- Associated Press - Thursday, May 7, 2015

HELENA, Mont. (AP) - A Rocky Boy’s Indian Reservation official was sentenced Thursday to six months in prison and six months home confinement Thursday after pleading guilty to stealing from a Chippewa Cree tribal rodeo association bank account.

U.S. District Judge Brian Morris also ordered Wade Colliflower to pay restitution of $44,750. Federal prosecutors had been seeking an 18-month prison term and for Colliflower to re-pay $149,000.

Prosecutors contended that of the $209,000 taken from the Bear Paw Indian Rodeo Association account over two years, only $60,000 was for legitimate rodeo expenses.

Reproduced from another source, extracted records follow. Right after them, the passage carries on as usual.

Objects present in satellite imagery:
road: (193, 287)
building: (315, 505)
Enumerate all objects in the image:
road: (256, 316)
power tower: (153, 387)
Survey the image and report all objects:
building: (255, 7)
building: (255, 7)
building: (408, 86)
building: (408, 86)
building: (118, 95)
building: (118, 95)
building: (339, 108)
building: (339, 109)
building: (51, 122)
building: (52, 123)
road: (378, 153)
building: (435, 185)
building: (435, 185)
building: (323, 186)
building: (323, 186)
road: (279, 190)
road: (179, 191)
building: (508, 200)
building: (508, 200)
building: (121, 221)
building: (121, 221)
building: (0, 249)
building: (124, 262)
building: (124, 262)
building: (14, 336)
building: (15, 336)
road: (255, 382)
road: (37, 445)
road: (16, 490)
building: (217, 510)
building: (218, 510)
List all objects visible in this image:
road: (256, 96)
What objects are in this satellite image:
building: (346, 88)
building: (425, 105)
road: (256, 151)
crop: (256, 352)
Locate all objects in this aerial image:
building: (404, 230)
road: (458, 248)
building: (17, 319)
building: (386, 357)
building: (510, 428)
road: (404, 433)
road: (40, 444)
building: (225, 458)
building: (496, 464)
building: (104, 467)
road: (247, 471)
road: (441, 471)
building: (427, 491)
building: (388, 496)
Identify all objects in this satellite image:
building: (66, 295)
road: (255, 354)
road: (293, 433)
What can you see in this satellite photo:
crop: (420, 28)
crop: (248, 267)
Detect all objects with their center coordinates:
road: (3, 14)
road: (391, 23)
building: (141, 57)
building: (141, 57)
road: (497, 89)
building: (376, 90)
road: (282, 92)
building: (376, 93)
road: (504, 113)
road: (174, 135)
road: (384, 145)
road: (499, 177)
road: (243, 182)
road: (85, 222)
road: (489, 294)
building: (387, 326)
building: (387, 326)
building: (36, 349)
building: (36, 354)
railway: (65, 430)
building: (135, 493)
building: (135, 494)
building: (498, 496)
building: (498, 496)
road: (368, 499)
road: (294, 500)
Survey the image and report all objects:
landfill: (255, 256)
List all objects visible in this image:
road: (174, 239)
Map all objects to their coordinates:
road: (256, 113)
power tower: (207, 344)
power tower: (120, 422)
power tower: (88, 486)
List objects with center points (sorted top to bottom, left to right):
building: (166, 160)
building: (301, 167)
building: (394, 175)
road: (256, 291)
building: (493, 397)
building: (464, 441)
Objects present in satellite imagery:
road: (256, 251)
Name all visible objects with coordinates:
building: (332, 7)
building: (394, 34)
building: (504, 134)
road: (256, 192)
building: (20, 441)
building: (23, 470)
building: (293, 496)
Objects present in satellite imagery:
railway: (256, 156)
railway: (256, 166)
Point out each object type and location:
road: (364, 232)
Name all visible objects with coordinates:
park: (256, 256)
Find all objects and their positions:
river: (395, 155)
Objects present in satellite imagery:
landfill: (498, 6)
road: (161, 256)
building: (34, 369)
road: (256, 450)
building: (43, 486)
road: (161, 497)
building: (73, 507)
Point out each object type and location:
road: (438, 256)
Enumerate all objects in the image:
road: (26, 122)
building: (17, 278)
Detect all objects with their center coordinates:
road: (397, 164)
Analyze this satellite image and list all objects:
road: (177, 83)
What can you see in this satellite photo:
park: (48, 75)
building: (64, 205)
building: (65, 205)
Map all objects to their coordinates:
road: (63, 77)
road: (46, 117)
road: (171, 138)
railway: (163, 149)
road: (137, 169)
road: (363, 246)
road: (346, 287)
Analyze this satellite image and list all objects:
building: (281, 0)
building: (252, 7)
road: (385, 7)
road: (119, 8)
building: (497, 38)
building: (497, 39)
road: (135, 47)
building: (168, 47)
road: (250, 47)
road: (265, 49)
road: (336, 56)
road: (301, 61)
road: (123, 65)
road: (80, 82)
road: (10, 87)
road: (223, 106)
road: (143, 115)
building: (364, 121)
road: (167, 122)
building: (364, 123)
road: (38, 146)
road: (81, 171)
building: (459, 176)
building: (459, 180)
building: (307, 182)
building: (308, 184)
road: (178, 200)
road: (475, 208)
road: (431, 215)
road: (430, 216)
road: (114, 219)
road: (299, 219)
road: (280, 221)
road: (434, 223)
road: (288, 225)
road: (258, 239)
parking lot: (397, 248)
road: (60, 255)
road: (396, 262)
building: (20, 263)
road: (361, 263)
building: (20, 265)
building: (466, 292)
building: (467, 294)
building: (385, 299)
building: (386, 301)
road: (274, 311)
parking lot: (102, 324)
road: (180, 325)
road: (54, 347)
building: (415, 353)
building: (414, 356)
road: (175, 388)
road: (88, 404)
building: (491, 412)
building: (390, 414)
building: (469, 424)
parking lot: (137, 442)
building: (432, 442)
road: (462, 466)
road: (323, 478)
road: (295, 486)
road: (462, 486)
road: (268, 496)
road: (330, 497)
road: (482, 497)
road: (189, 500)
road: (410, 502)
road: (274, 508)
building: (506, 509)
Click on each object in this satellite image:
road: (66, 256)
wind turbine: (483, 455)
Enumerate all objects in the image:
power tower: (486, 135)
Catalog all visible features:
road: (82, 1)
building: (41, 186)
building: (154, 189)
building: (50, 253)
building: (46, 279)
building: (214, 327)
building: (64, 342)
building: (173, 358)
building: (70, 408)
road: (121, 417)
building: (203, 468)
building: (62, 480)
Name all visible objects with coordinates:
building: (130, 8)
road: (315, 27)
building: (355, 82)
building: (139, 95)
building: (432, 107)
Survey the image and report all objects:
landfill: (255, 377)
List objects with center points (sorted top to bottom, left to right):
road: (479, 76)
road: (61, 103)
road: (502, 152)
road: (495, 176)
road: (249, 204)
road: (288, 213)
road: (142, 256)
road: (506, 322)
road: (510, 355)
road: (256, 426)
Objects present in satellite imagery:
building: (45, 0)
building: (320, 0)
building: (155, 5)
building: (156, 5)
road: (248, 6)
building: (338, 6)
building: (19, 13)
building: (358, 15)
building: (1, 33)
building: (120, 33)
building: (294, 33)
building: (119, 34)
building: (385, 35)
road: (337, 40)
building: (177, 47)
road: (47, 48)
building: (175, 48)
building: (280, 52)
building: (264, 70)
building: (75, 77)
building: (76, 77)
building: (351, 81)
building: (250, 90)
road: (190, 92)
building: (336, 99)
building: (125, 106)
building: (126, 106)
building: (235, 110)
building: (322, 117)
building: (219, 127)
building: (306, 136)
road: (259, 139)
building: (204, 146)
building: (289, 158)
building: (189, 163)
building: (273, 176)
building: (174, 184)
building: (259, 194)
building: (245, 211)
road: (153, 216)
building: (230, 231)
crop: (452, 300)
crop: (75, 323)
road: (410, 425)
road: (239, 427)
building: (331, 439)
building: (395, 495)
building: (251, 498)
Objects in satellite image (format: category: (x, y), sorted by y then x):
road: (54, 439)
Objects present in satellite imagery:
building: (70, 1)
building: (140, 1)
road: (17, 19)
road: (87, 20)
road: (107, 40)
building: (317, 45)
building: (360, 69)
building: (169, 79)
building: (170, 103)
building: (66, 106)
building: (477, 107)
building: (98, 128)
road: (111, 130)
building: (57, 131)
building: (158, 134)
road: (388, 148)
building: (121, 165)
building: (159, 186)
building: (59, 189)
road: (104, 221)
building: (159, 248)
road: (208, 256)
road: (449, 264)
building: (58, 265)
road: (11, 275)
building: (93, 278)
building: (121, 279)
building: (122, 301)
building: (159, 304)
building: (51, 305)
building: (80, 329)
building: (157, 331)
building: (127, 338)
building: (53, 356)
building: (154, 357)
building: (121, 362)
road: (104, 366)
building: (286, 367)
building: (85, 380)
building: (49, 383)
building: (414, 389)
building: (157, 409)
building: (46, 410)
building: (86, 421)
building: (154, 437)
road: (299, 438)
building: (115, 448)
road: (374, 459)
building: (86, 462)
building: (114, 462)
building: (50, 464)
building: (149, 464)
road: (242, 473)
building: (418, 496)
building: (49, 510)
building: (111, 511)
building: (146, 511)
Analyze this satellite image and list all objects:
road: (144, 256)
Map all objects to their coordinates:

The case against Colliflower is part of a long-running federal investigation into corruption on Montana’s Indian reservations. As of last month, the U.S. Attorney’s Office’s Guardians Project has resulted in the conviction of 17 other defendants on the Rocky Boy’s reservation and 24 more on the Blackfeet, Crow, Fort Belknap and Fort Peck reservations.

Ten additional cases are pending.

In this case, prosecutors say Colliflower and former tribal councilman John “Chance” Houle embezzled rodeo association money between May 2010 and June 2012. Colliflower, who was the vice president of the Chippewa Cree Tribe Rodeo Association and the president of the Bear Paw Indian Rodeo Association, provided Houle with cash kickbacks and kept additional cash for himself, according to prosecutors.

Colliflower pleaded guilty in December to one count theft from an Indian tribal organization. Houle has pleaded guilty to four criminal counts, including bribery, theft and obstruction of justice.

Colliflower attorney Daniel Donovan had asked the judge to sentence his client to three years’ probation.

The attorney asked U.S. District Judge Brian Morris to not send Colliflower to prison, saying the defendant needs to support his family and that he already has been punished by the loss of credibility and reputation in his community.

Donovan did not return a call for comment Thursday. Assistant U.S. Attorney Carl Rostad said he had no comment on the judge’s sentence.